Reviewed-by: Vaidyanathan Srinivasan <svaidy at linux.ibm.com>

> >
> > This is much better, simpler version than what I posted.
> >
> > Only one question.
> > > ---
> > >  core/opal.c |  3 +++
> > >  hw/xscom.c  | 15 +++++++++++----
> > >  2 files changed, 14 insertions(+), 4 deletions(-)
> > >
> > > diff --git a/core/opal.c b/core/opal.c
> > > index da746e805a3f..922dc5abddca 100644
> > > --- a/core/opal.c
> > > +++ b/core/opal.c
> > > @@ -189,6 +189,9 @@ int64_t opal_exit_check(int64_t retval, struct stack_frame *eframe)
> > >                     "Spent %llu msecs in OPAL call %llu!\n",
> > >                     call_time, token);
> > >       }
> > > +
> > > +     this_cpu->current_token = 0;
> > > +
> > >       return retval;
> > >  }
> > >
> > > diff --git a/hw/xscom.c b/hw/xscom.c
> > > index f3f4e1039ecf..381cf2c4aaa4 100644
> > > --- a/hw/xscom.c
> > > +++ b/hw/xscom.c
> > > @@ -272,10 +272,17 @@ static int64_t xscom_handle_error(uint64_t hmer, uint32_t gcid, uint32_t pcb_add
> > >               break;
> > >       }
> > >
> > > -     /* XXX: Create error log entry ? */
> > > -     log_simple_error(&e_info(OPAL_RC_XSCOM_RW),
> > > -             "XSCOM: %s error gcid=0x%x pcb_addr=0x%x stat=0x%x\n",
> > > -             is_write ? "write" : "read", gcid, pcb_addr, stat);
> > > +     /*
> > > +      * If we're in an XSCOM opal call then squash the error
> > > +      * we assume that the caller (probably opal-prd) will
> > > +      * handle logging it
> > > +      */
> > > +     if (this_cpu()->current_token != OPAL_XSCOM_READ &&
> > > +         this_cpu()->current_token != OPAL_XSCOM_WRITE) {
> >
> >
> > Shouldn't we restrict to not creating PELs only when the error is
> > OPAL_XSCOM_ADDR_ERROR, as this was the only observable error when the
> > XSCOM read/writes initiated by HBRT were failing ?

Thank Oliver for the nice solution to check for OPAL call context.
This takes care of HBRT and userspace xscom commandline for which we
need not log an error.  Anything else calling xscom during boot will
still log an error which is very rare anyway.  

> I'm pretty sure HBRT will creates PEL for any (unexpected) xscom
> failure so we'd just be doubling up.
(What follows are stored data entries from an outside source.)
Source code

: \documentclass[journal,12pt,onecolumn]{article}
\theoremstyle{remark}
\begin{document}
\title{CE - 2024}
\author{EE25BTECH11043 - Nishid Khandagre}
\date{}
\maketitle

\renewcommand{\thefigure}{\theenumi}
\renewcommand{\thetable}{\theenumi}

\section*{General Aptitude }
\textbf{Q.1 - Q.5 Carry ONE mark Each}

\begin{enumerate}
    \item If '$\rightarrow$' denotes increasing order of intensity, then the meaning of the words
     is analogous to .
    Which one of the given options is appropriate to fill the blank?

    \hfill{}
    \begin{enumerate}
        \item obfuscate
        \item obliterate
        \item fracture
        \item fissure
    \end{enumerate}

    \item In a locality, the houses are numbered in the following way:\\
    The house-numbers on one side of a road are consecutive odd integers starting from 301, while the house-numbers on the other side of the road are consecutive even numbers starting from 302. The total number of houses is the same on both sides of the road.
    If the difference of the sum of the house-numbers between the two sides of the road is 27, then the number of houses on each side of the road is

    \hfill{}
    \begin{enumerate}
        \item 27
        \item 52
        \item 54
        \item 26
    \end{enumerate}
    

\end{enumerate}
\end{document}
The other error results we return
> are:
> 
> #define OPAL_XSCOM_BUSY         OPAL_BUSY
> #define OPAL_XSCOM_CHIPLET_OFF  OPAL_WRONG_STATE
> #define OPAL_XSCOM_PARTIAL_GOOD -25
> #define OPAL_XSCOM_ADDR_ERROR   -26
> #define OPAL_XSCOM_CLOCK_ERROR  -27
> #define OPAL_XSCOM_PARITY_ERROR -28
> #define OPAL_XSCOM_TIMEOUT      -29
> #define OPAL_XSCOM_CTR_OFFLINED -30
> 
> IMO these are all variations on the same theme. The caller did a scom
> to a register that isn't accessible for $reason so we might as well
> handle it consistently. If the error needs to be logged then the
> caller can deal with it.

This is fine now since the xscom code is stable and we have coded
error recovery procedures.  We originally needed error logging where
some xscom fails mysteriously affects subsequent xscoms and make them
fail as well. Now we will get prlog prints if there where retries.
We can revisit this logging area if we run into new problems.  

--Vaidy